After a while, the trematodes get bored with this and pull the plug on their poor host. They invade the snail's antennae, making them twitch. They turn the snail's left eye bright colors. A bird passing overhead sees this brightly colored, twitching snail and says, "Yum..."

The snail gets eaten, and the trematodes are back up in a bird's stomach, ready to parachute into the next pond over.

Welcome to the wonderful world of parasites.

This is where I live.

One more thing, and then I promise no more horrific biology (for a few pages).

When I first read about trematodes, I always wondered why the bird would eat this twitching, oddly colored snail.

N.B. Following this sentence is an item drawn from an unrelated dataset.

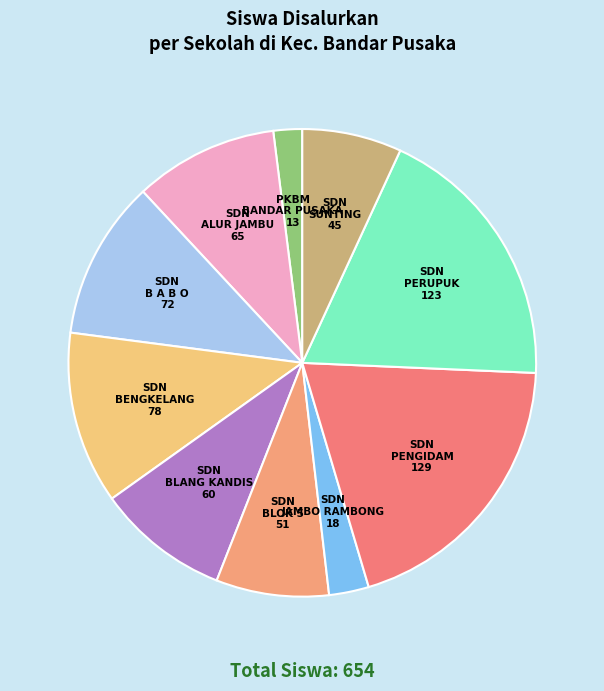

How many slices are in this pie chart?

10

Eventually, wouldn't the birds evolve to avoid any snail with a glowing left eye? This is a nasty, trematode-infected snail, after all. Why would you eat it?

Turns out the trematodes don't do anything unpleasant to their flying host. They're polite guests, living quietly in the bird's gut, not messing with its food or its left eye or anything. The bird hardly knows they're there, just craps them out into the next pond over, like a little parasite bomb.

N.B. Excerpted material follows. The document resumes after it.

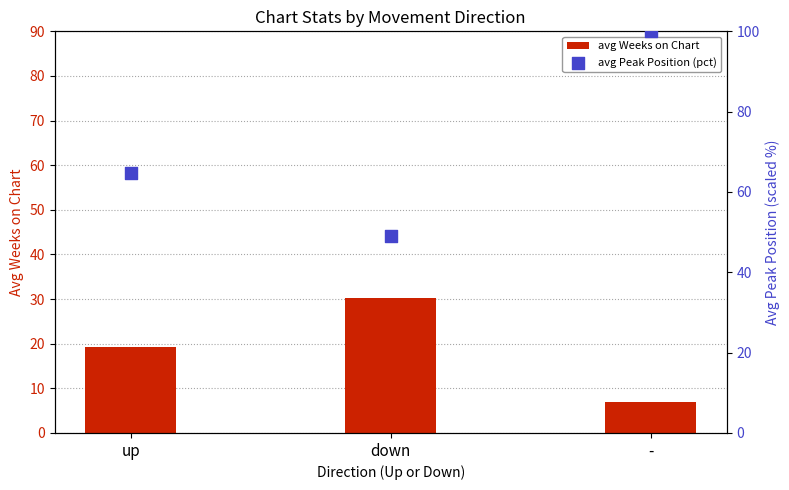

Which series contains the lowest Y value?

avg Weeks on Chart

It's almost like the bird and the trematodes have a deal between them. You give us a ride in your stomach, and we'll arrange some half-blind snails for you to eat.

Isn't cooperation a beautiful thing?

Unless, of course, you happen to be the snail...

Chapter 3

ANATHEMA

Okay, let's clear up some myths about vampires.

First of all, you won't see me using the V-word much. In the Night Watch, we prefer the term parasite-positives, or peeps, for short.

The main thing to remember is that there's no magic involved. No flying. Humans don't have hollow bones or wings - the disease doesn't change that. No transforming into bats or rats either. It's impossible to turn into something much smaller than yourself - where would the extra mass go?

On the other hand, I can see how people in centuries past got confused. Hordes of rats, and sometimes bats, accompany peeps. They get infected from feasting on peep leftovers. Rodents make good "reservoirs," which means they're like storage containers for the disease. Rats give the parasite a place to hide in case the peep gets hunted down.

Infected rats are devoted to their peeps, tracking them by smell. The rat brood also serves as a handy food source for the peep when there aren't humans around to hunt. (Icky, I know. But that's nature for you.)

Back to the myths:

Parasite-positives do appear in mirrors. I mean, get real: How would the mirror know what was behind the peep?

But this legend also has a basis in fact. As the parasite takes control, peeps begin to despise the sight of their own reflections. They smash all their mirrors. But if they're so beautiful, why do they hate their own faces?

Well, it's all about the anathema.

The most famous example of disease mind control is rabies. When a dog becomes rabid, it has an uncontrollable urge to bite anything that moves: squirrels, other dogs, you. This is how rabies reproduces; biting spreads the virus from host to host.

A long time ago, the parasite was probably like rabies. When people got infected, they had an overpowering urge to bite other humans. So they bit them. Success!

But eventually human beings got organized in ways that dogs and squirrels can't. We invented posses and lynch mobs, made up laws, and appointed law enforcers. As a result, the biting maniacs among us tend to have fairly short careers. The only peeps who survived were the ones who ran away and hid, sneaking back at night to feed their mania.

The parasite followed this survival strategy to the extreme. It evolved over the generations to transform the minds of its victims, finding a chemical switch among the pathways of the human brain. When that switch is thrown, we despise everything we once loved. Peeps cower when confronted with their old obsessions, despise their loved ones, and flee from any signifier of home.

Love is easy to switch to hatred, it turns out. The term for this is the anathema effect.

The anathema effect forced peeps from their medieval villages and out into the wild, where they were safe from lynch mobs. And it spread the disease geographically. Peeps moved to the next valley over, then the next country, pushed farther and farther by their hatred of everything familiar.